For those familiar with Gerard O'Neill's concepts for space colonies, much of it will be familiar, but the film is well-scripted and the graphics are great, especially in 3D if you can find it. Apparently a lot of the graphics were from veteran space artist Pat Rawlings, and quite good, but my favorite is a scene of Saturn and rings, from its moon Enceladus, created by Fujitsu. I wonder if there's a poster of that somewhere.

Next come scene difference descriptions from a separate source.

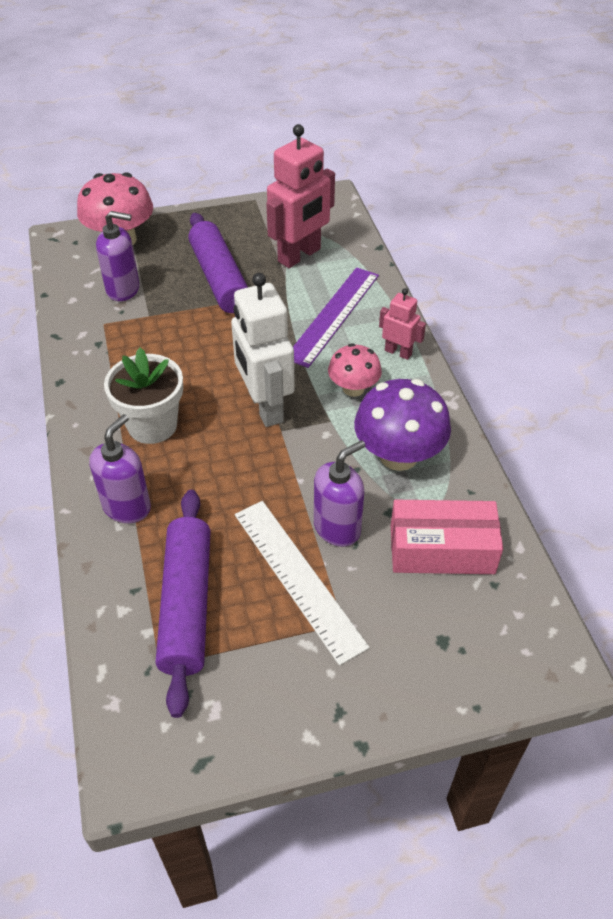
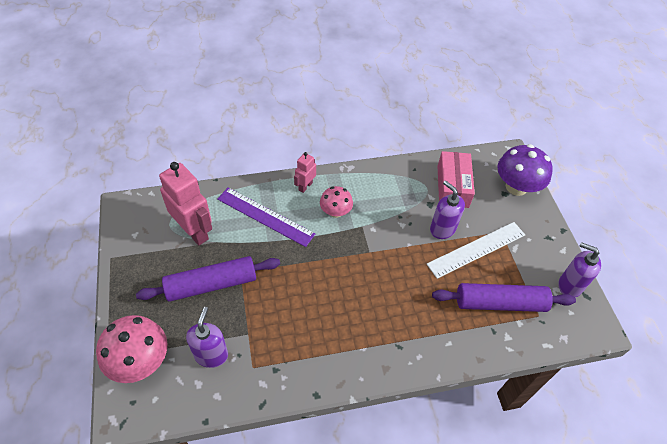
camera: 90 degrees left, 5 degrees up
(127, 506) = (433, 338): purple soap dispenser -> purple soap dispenser (569, 285)
(152, 425) = (364, 326): white flower pot -> none
(264, 407) = (349, 260): white robot -> none
(398, 455) = (390, 196): purple mushroom -> purple mushroom (516, 187)

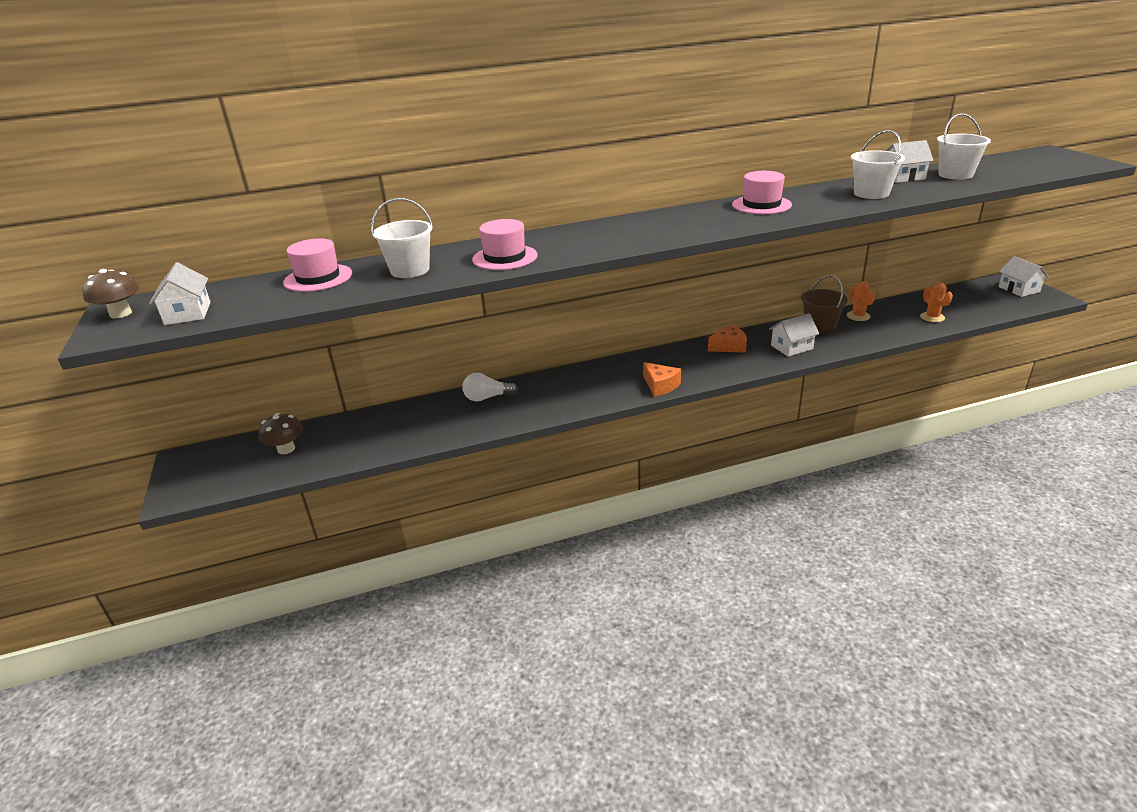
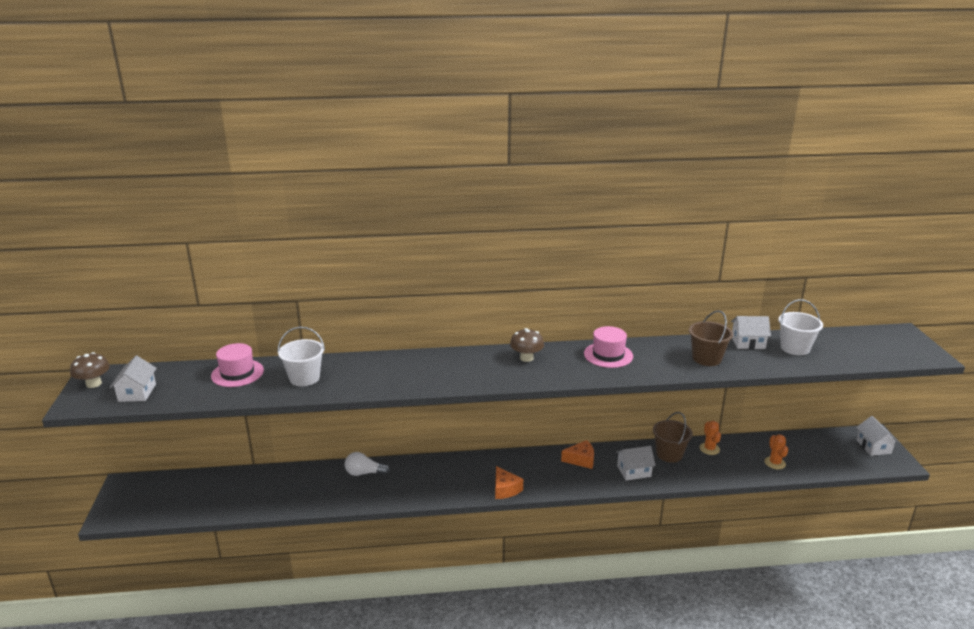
camera: 10 degrees right, 5 degrees down
(286, 449) = (198, 491): brown mushroom -> brown mushroom (526, 358)
(505, 257) = (378, 378): pink hat -> none
(871, 193) = (706, 358): white bucket -> brown bucket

That's because IMAX theaters are that same 4:3 format. To get widescreen you'd have to either lose picture on the top and bottom, or stretch the screen out over two blocks. More Info about this DVD DVD Release Date: Released the 02 October 2001 Usually ships in 24 hours
List Price: $54.98 Your Price: $49.48YOU SAVE $5.5!
Buy it
Out of about 45 minutes total, maybe 15 minutes are in space. Of this some is space station Mir, some is looking at Earth, and only maybe 7 minutes is actually "inside the space station". Most of the Video is things like survival training in Alaska, people designing robots for space, or computer simulations of what the space station is planned to look like. So it is mostly not what I was expecting/hoping for. But the short time that was in space was very good. More Info about this DVD Director(s): Pierre de Lespinois DVD Release Date: Released the 21 May 2002 Usually ships within 24 hours
List Price: $14.98 Your Price: $13.48YOU SAVE $1.5!
Buy it
While setting a milestone in the progress of digital filmmaking, Sky Captain and the World of Tomorrow resurrects a nostalgic fantasy world derived from a wide variety of vintage inspirations. It's a dazzling dream for anyone who appreciates the look and feel of golden-age sci-fi pulp magazines, drawing its unique, all-digital design from such diverse sources as Howard Hawks adventures, Fritz Lang's Metropolis, Buck Rogers, Blackhawk comics, The Third Man, cliffhanger serials, and the action-packed Indiana Jones franchise. Writer-director Kerry Conran's feature debut is also guaranteed to inspire digital dreamers everywhere, suggesting a paradigm shift in the way CGI-dominated movies are made. It's a giddy adventure for the young and young-at-heart, in... More Info about this DVD Actor(s): Gwyneth Paltrow - Jude Law - Angelina Jolie Director(s): Kerry Conran DVD Release Date: Released the 25 January 2005 Usually ships in 24 hours
List Price: $19.99 Your Price: $14.99YOU SAVE $5!